• Sonuç bulunamadı

B. MADDİ UNSURLAR

5. Suçun Nitelikli Unsurları

Cezanın artırılmasını yahut azaltılmasını gerektiren hallere suçun nitelikli unsuru denir. Öldürme fiilinde TCK madde 82’de sayılan hallerde suça verilecek cezada niteliksiz olanına göre daha ağır bir miktar belirlenir. Nitelik unsuru verilen cezanın sadece ağırlaşması yönünde değildir bazı durumlarda da örneğin hırsızlık ve yağma suçlarında kişinin alacaklı olması cezasını hafifletebilmektedir. Nitelikli unsurların birden fazlasının yerine getirilmesi aynı hükümde yer alması şartı ile cezada bir defa arttırım yapılır.(Göktürk, Özgenç, & Üzülmez, 2012: 25 ; Ercan, 2011: 76)

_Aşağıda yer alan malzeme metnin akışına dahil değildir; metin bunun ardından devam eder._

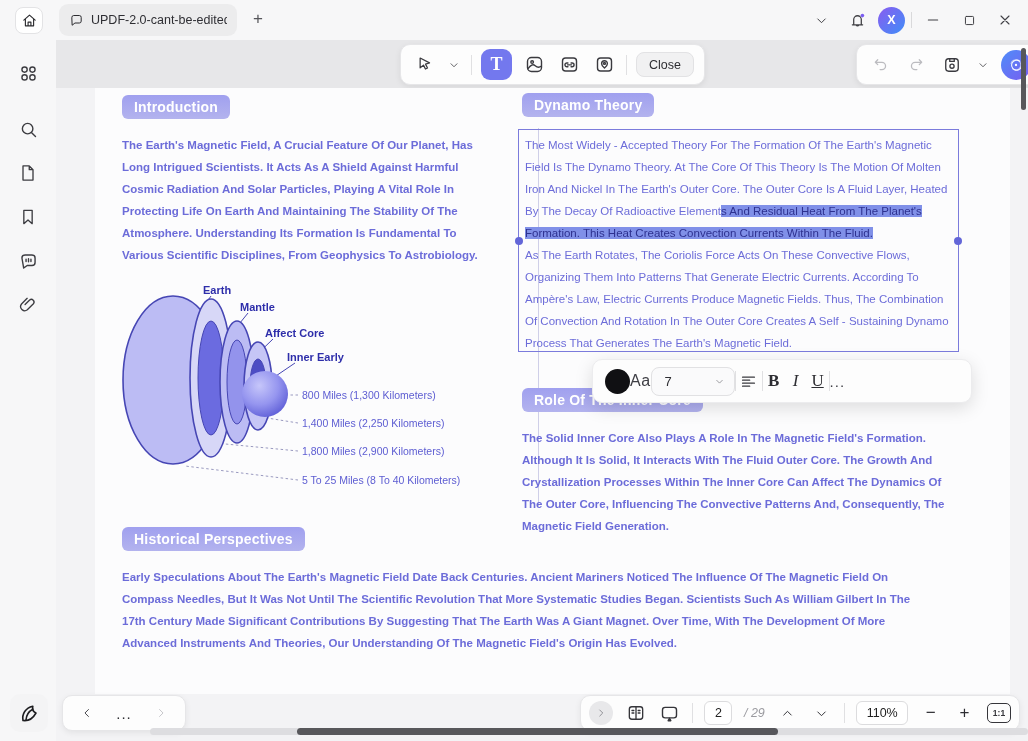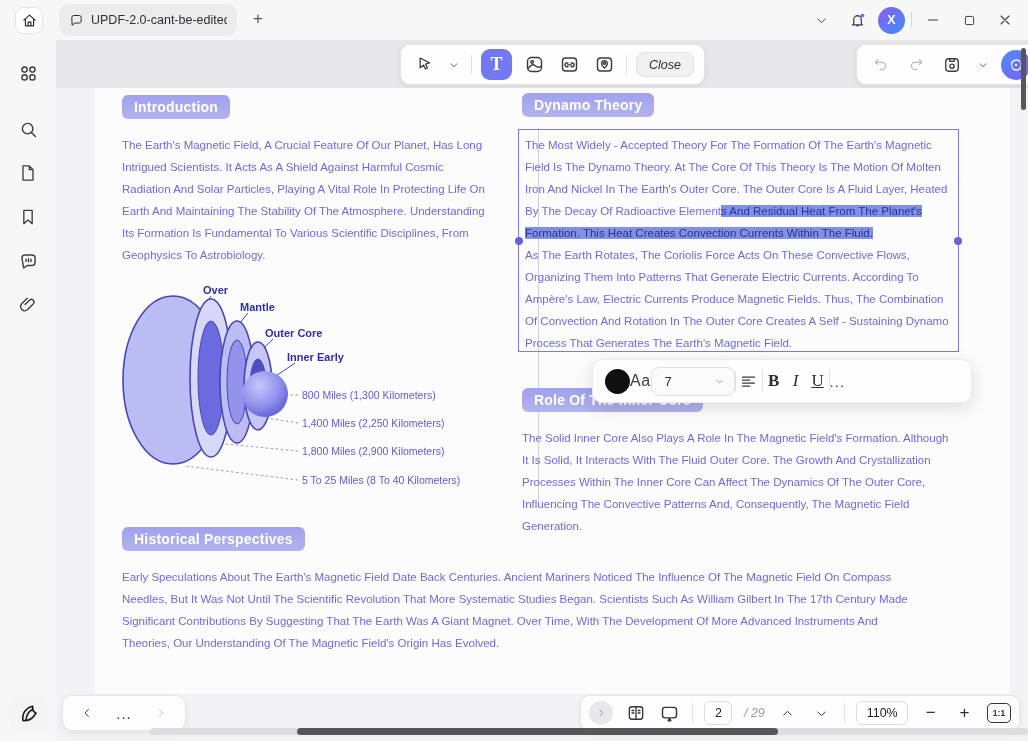--- a/index.html
+++ b/index.html
@@ -35,7 +35,7 @@
            justify-content:center; font-family:"Liberation Serif",serif; font-size:18px; font-weight:bold; opacity:.97; }
   .vdiv { width:1px; height:20px; background:#e0e0e2; }
   .close-btn { height:25px; padding:0 12px; background:#f1f1f2; border:1px solid #e2e2e4; border-radius:8px;
-               font-size:12.5px; color:#2e2e33; display:flex; align-items:center;font-style:italic; }
+               font-size:12.5px; color:#2e2e33; display:flex; align-items:center; }
   .right-bar { position:absolute; left:856px; top:44px; height:41px; padding:0 10px; gap:10px; }
   .dis { color:#bcbcc0; }
   .ai-btn { width:30px; height:30px; border-radius:50%; background:linear-gradient(135deg,#4f8df9,#7a5cf0);

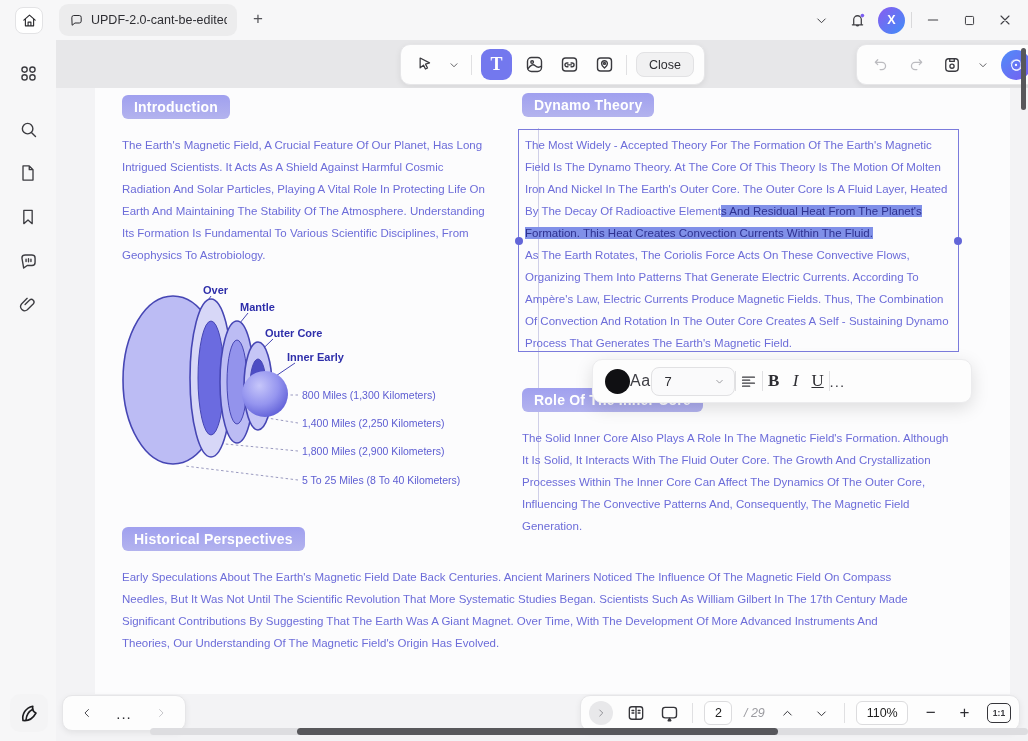--- a/index.html
+++ b/index.html
@@ -52,7 +52,7 @@
 
   .badge { position:absolute; padding:4px 12px; border-radius:6px; background:linear-gradient(180deg,#a0a0ef,#b3b3ee);
            color:#fff; font-weight:bold; font-size:14px; letter-spacing:.2px; white-space:nowrap; }
-  .doc-text { position:absolute; font-size:11.5px; line-height:22px; color:#6c6cd9; }
+  .doc-text { position:absolute; font-size:11.5px; line-height:22px; color:#6c6cd9;font-weight:bold; }
 
   .textbox { position:absolute; left:423px; top:41px; width:441px; height:223px; border:1px solid #7b7bdc; padding:4px 6px; }
   .textbox p { font-size:11.5px; line-height:22px; color:#6c6cd9; }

43 C. HUKUKA AYKIRILIK UNSURU

Hukuka aykırılık unsuru haksız fiil kapsamında korunacak olan menfaatlerin korunmayacak olanlardan ayırt edilmesini sağlar yani bu unsurun temel işlevi hak ve menfaatlerin hangilerinin ne derecede korunacağını belirlemektir ki bu sorumluluk açısından kurucu rol üstlendiğinin göstergesidir. Bu minvalde hukuki düzen tarafından korunması gerekli görülen hak ve menfaatlerin ihlali hukuka aykırıdır. Hukuka aykırılık unsurunun sorumluluk açısından bir de kısıtlayıcı rol oynadığından bahsedilebilir ki bu da menfaatlerin ihlali neticesinde fiili işleyene ağır bir tazmin yükü bindirilmesinin önüne geçmesidir. Burada önemli olan hukuka aykırılık unsurunun oynamış olduğu roller arasındaki dengedir. Bu dengenin muhafazası ne mağduru ne de faili dolayısıyla toplum yaşamını sekteye uğratmamakla mümkündür.(Aksoy, 2015: 30,31)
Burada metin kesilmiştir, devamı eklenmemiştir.